Global warming: scientists reveal timetable

By Michael McCarthy, Environment Correspondent

03 February 2005

 

From The Independent (online edition).

 

Global warming: scientists reveal timetable

 

A detailed timetable of the destruction and distress that global warming is likely to cause the world was unveiled yesterday.

 

It pulls together for the first time the projected impacts on ecosystems and wildlife, food production, water resources and economies across the earth, for given rises in global temperature expected during the next hundred years.

 

The resultant picture gives the most wide-ranging impression yet of the bewildering array of destructive effects that climate change is expected to exert on different regions, from the mountains of Europe and the rainforests of the Amazon to the coral reefs of the tropics.

 

Produced through a synthesis of a wide range of recent academic studies, it was presented as a paper yesterday to the international conference on climate change being held at the UK Met Office headquarters in Exeter by the author Bill Hare, of the Potsdam Institute for Climate Impact Research, Germany's leading global warming research institute.

 

The conference has been called personally by Tony Blair as part of Britain's attempts to move the climate change issue up the agenda during the current UK presidency of the G8 group of rich nations, and the European Union.
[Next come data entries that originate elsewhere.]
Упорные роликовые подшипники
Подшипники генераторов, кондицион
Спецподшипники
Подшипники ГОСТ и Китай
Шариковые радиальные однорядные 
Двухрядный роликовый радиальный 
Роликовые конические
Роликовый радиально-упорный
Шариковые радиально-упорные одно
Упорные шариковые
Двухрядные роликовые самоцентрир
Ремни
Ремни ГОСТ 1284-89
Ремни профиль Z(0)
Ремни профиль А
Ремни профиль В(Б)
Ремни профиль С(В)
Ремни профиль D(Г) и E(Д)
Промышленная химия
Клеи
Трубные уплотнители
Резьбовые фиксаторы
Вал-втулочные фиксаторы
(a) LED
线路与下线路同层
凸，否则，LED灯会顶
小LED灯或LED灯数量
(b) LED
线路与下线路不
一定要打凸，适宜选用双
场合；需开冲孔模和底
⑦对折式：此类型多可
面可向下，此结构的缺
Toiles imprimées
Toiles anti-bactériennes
It has already heard disturbing warnings from the latest climate research, including the revelation on Tuesday from the British Antarctic Survey that the massive West Antarctic ice sheet might be disintegrating - an event which, if it happened completely, would raise sea levels around the world by 16ft (4.9 metres).

 

Dr Hare's timetable shows the impacts of climate change multiplying rapidly as average global temperature goes up, towards 1C above levels before the industrial revolution, then to 2C, and then 3C.

 

As present world temperatures are already 0.7C above the pre-industrial level, the process is well under way. In the near future - the next 25 years - as the temperature climbs to the 1C mark, some specialised ecosystems will start to feel stress, such as the tropical highland forests of Queensland, which contain a large number of Australia's endemic plant species, and the succulent karoo plant region of South Africa. In some developing countries, food production will start to decline, water shortage problems will worsen and there will be net losses in GDP.

 

It is when the temperature moves up to 2C above the pre-industrial level, expected in the middle of this century - within the lifetime of many people alive today - that serious effects start to come thick and fast, studies suggest.

 

Substantial losses of Arctic sea ice will threaten species such as polar bears and walruses, while in tropical regions "bleaching" of coral reefs will become more frequent - when the animals that live in the coral are forced out by high temperatures and the reef may die. Mediterranean regions will be hit by more forest fires and insect pests, while in regions of the US such as the Rockies, rivers may become too warm for trout and salmon.

 

In South Africa, the Fynbos, the world's most remarkable floral kingdom which has more than 8,000 endemic wild flowers, will start to lose its species, as will alpine areas from Europe to Australia; the broad-leaved forests of China will start to die. The numbers at risk from hunger will increase and another billion and a half people will face water shortages, and GDP losses in some developing countries will become significant.

 

But when the temperature moves up to the 3C level, expected in the early part of the second half of the century, these effects will become critical. There is likely to be irreversible damage to the Amazon rainforest, leading to its collapse, and the complete destruction of coral reefs is likely to be widespread.

 

The alpine flora of Europe, Australia and New Zealand will probably disappear completely, with increasing numbers of extinctions of other plant species. There will be severe losses of China's broadleaved forests, and in South Africa the flora of the Succulent Karoo will be destroyed, and the flora of the Fynbos will be hugely damaged.

 

There will be a rapid increase in populations exposed to hunger, with up to 5.5 billion people living in regions with large losses in crop production, while another 3 billion people will have increased risk of water shortages.

 

Above the 3C raised level, which may be after 2070, the effects will be catastrophic: the Arctic sea ice will disappear, and species such as polar bears and walruses may disappear with it, while the main prey species of Arctic carnivores, such as wolves, Arctic foxes and the collared lemming, will have gone from 80 per cent of their range, critically endangering predators.

 

In human terms there is likely to be catastrophe too, with water stress becoming even worse, and whole regions becoming unsuitable for producing food, while there will be substantial impacts on global GDP.